_Reading passage:_
John Paczkowski

Recent Posts by John Paczkowski

New From Google: “Google Privacy Disaster Waiting to Happen”

There’s an estimated $1 billion to be had in health-search advertising, and though Google (GOOG) won’t admit it, it’s clear the company has designs on it.

Today the search sovereign announced a pilot program with the Cleveland Clinic that will enable the health-care organization’s patients to store their health records in their Google Accounts. The clinic plans to enroll up to 10,000 patients in the program, which will allow them to securely port their medical records to their Google profiles, where they can be more easily managed and shared with doctors, labs and the like.

Of course, by making such records easier to share with medical providers, Google may be making them easier to “share” with less well-intentioned entities. Health insurance carriers. Potential employers. Online marketers. The government.

Google, too.

_Assignment:_
Reproduce the passage of the Google health-records post starting with "There’s an estimated" and going on through "Google, too.".

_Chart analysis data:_
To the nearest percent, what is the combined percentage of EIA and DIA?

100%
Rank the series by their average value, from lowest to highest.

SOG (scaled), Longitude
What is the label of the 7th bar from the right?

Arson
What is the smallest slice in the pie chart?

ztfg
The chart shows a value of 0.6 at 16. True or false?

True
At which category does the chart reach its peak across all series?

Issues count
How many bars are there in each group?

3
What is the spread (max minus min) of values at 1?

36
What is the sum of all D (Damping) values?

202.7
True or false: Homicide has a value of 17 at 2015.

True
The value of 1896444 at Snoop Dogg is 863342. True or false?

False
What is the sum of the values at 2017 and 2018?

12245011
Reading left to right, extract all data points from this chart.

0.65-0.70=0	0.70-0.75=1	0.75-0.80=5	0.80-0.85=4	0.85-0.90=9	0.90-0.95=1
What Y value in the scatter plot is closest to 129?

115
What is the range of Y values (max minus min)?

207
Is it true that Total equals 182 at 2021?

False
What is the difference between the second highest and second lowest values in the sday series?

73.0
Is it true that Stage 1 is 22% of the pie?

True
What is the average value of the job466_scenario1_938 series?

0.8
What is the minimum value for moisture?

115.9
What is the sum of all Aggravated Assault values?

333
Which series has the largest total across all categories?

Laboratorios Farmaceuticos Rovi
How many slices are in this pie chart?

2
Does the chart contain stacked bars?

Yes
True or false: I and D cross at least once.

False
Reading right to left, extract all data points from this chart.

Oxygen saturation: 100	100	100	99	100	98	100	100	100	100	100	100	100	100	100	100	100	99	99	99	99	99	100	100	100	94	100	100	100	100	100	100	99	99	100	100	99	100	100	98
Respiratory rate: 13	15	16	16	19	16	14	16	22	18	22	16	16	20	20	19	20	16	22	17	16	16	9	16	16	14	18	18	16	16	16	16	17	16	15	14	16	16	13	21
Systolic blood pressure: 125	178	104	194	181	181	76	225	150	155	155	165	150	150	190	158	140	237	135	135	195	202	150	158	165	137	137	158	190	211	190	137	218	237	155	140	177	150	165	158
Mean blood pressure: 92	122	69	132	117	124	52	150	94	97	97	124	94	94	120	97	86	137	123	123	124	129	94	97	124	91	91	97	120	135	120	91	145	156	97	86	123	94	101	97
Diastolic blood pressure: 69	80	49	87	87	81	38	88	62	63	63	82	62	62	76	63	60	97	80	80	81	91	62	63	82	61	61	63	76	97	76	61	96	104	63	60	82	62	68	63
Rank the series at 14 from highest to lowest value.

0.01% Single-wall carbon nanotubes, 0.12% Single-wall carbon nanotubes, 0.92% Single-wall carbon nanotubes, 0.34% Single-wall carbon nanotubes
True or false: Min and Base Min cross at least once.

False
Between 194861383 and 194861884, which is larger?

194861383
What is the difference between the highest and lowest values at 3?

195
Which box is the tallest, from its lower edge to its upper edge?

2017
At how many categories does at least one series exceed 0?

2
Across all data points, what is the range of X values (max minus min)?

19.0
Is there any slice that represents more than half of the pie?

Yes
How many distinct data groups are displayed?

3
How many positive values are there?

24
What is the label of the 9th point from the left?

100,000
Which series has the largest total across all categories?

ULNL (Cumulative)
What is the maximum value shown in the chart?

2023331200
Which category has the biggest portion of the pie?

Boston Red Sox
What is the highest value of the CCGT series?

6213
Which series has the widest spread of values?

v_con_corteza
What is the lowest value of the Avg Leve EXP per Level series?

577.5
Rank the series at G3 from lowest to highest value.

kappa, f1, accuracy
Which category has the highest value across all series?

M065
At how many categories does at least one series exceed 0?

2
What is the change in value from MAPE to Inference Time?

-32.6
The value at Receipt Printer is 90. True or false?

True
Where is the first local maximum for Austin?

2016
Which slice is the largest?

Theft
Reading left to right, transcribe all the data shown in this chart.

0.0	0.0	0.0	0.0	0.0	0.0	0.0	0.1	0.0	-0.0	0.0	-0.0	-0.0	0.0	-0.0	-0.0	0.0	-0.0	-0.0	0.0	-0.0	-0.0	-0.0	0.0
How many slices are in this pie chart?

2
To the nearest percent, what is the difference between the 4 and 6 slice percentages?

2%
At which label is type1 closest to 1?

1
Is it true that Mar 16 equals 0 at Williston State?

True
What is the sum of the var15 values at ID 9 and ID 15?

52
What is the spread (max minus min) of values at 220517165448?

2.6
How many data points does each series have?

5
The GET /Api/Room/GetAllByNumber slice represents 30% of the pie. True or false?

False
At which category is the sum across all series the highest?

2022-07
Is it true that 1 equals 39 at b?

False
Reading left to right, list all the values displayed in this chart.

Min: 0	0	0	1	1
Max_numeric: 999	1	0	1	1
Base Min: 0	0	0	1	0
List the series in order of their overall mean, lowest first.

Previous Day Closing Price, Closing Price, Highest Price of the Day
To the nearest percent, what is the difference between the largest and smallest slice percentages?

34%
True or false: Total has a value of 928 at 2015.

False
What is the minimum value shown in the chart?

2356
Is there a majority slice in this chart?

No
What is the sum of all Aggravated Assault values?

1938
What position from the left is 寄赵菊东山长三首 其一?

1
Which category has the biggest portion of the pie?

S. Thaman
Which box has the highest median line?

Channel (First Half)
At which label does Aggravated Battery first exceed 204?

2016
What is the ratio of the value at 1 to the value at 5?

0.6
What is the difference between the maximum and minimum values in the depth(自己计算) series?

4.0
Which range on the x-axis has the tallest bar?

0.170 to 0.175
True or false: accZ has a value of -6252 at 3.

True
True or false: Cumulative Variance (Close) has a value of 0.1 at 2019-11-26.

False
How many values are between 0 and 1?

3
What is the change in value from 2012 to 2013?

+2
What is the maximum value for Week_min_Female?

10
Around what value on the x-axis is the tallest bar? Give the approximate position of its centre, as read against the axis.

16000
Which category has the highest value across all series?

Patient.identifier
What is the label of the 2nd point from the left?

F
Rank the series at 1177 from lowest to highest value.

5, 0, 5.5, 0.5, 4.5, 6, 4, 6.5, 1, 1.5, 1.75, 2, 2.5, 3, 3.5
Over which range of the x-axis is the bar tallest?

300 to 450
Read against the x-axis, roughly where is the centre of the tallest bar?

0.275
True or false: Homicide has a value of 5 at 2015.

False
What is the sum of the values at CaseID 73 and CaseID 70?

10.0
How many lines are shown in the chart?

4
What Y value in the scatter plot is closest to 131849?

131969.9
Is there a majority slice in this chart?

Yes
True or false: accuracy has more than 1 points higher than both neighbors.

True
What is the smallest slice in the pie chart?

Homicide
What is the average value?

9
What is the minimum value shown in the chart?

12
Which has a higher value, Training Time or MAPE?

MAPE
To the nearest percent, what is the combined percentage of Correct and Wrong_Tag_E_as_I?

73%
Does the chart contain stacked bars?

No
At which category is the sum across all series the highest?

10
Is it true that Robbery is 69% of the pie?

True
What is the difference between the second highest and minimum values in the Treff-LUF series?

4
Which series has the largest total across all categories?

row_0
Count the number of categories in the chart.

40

_Answer to the problem:_
There’s an estimated $1 billion to be had in health-search advertising, and though Google (GOOG) won’t admit it, it’s clear the company has designs on it.

Today the search sovereign announced a pilot program with the Cleveland Clinic that will enable the health-care organization’s patients to store their health records in their Google Accounts. The clinic plans to enroll up to 10,000 patients in the program, which will allow them to securely port their medical records to their Google profiles, where they can be more easily managed and shared with doctors, labs and the like.

Of course, by making such records easier to share with medical providers, Google may be making them easier to “share” with less well-intentioned entities. Health insurance carriers. Potential employers. Online marketers. The government.

Google, too.